The primary problem is that you have placed the Multiboot section (with the Multiboot2 header) at Virtual Memory Address (VMA) 0x500 in the linker script with this:

SECTIONS
{
    . = 0x500;
    .boot :
    {
        *(*.mboot*)
    }
    . = kern_vma;
    .text ALIGN(4K) :
    {
         *(*.text*)
    }
    .bss ALIGN(4K) :
    {
         *(.bss)
    }
}

The VMA and Load Memory Address (LMA) are both set to 0x500 when the .boot section is emitted by the linker. The problem is that GRUB will attempt to load this section at memory address 0x500 when reading your ELF executable. Placing any code and data below 0x100000 is a very bad idea. GRUB will use this area of memory for doing all its boot related tasks including loading your kernel. You may be inadvertently overwriting memory that GRUB is using, potentially putting the machine in an undefined state. It may work on some machines running GRUB and not others. Problems may manifest in other ways.

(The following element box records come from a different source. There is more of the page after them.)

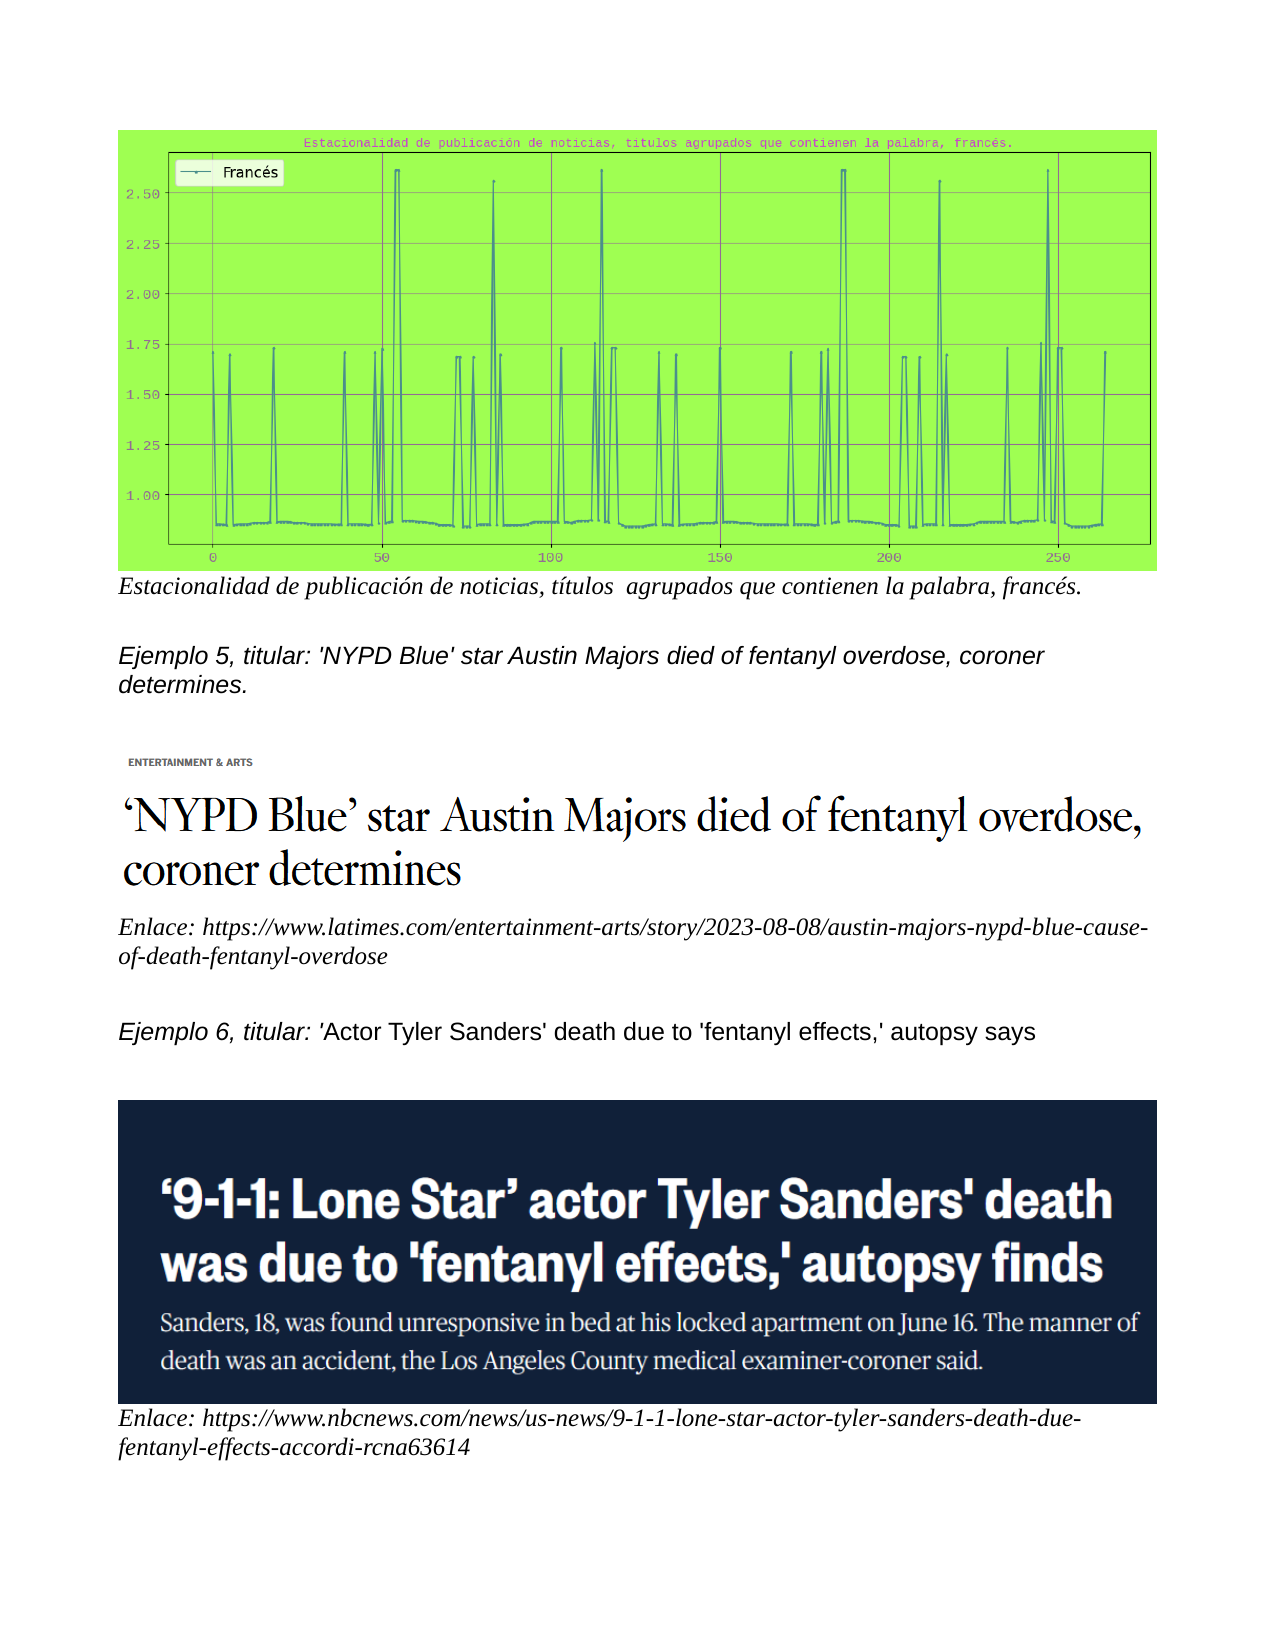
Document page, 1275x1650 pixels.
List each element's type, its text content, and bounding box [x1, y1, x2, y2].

picture [118, 130, 1157, 571]
text Enlace: https://www.nbcnews.com/news/us-news/9-1-1-lone-star-actor-tyler-sanders-death-due-fentanyl-effects-accordi-rcna63614 [118, 1404, 1157, 1461]
text Estacionalidad de publicación de noticias, títulos agrupados que contienen la palabra, francés. [118, 571, 1157, 599]
subtitle Ejemplo 6, titular: 'Actor Tyler Sanders' death due to 'fentanyl effects,' autopsy says [118, 1017, 1157, 1046]
text Ejemplo 5, titular: 'NYPD Blue' star Austin Majors died of fentanyl overdose, coroner determines. [118, 641, 1157, 698]
picture [118, 739, 1157, 913]
picture [118, 1100, 1157, 1404]
text Enlace: https://www.latimes.com/entertainment-arts/story/2023-08-08/austin-majors-nypd-blue-cause-of-death-fentanyl-overdose [118, 913, 1157, 970]
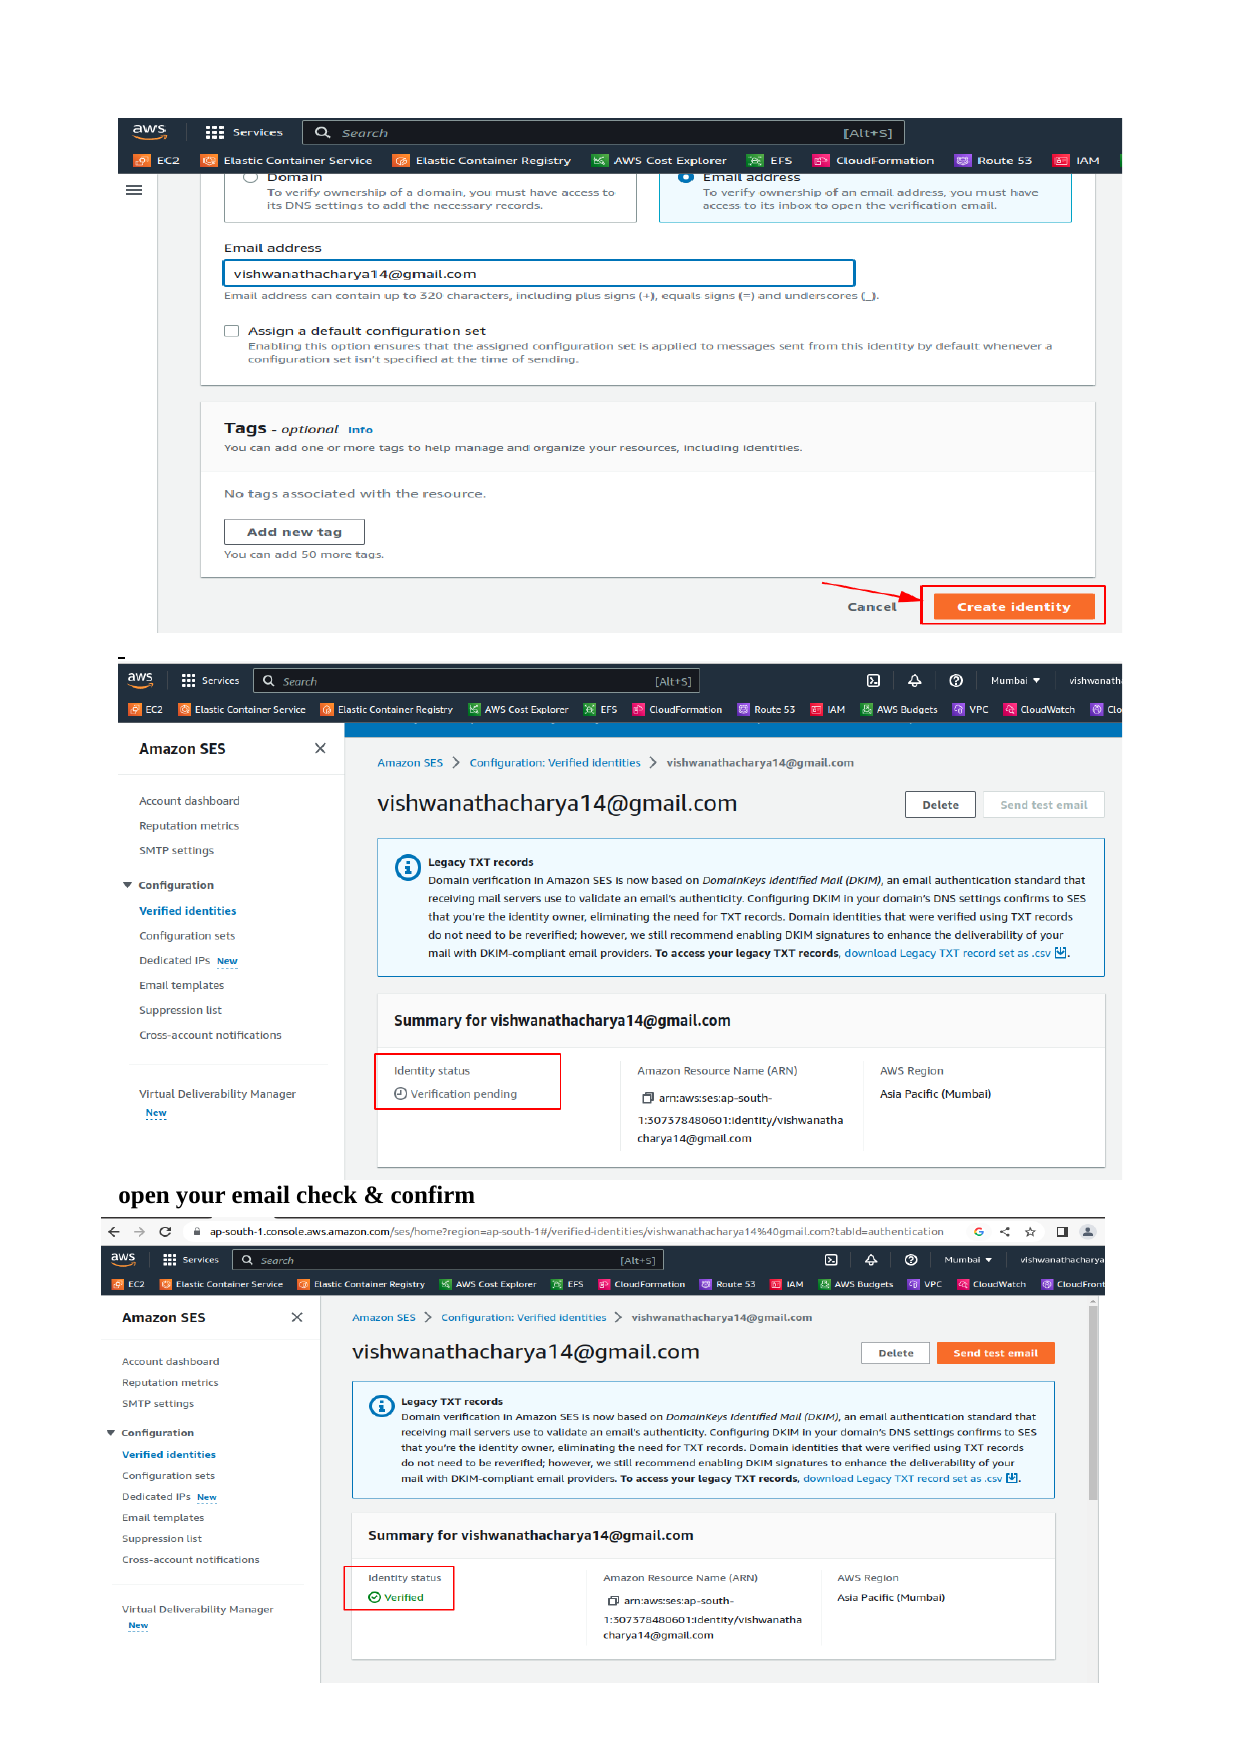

The only rules from the Multiboot2 specification about the location of the Multiboot2 header is that it be aligned on a Quadword Word boundary (64-bit) and fall within the first 32,768 bytes of the ELF file. You don't need to place the Multiboot2 header below 0x100000. That is unnecessary. Place it before your code and data above 0x100000. This should work:

ENTRY(_start);

kern_vma = 0x100000;

SECTIONS
{
    . = kern_vma;
    .boot :
    {
        *(*.mboot*)
    }
    .text ALIGN(4K) :
    {
         *(*.text*)
    }
    .bss ALIGN(4K) :
    {
         *(.bss)
    }
}

In your case writing to memory below 0x100000 at 0x500 prevents QEMU from rebooting properly which in turn prevents GRUB from restarting. The exact nature of the failure I'm not sure of, but the results are pretty apparent in this case.

If booting with the original Multiboot specification the same thing applies, although the Multiboot header only has to be aligned on a Double Word boundary (32-bit) and be within the first 8192 bytes of the ELF executable.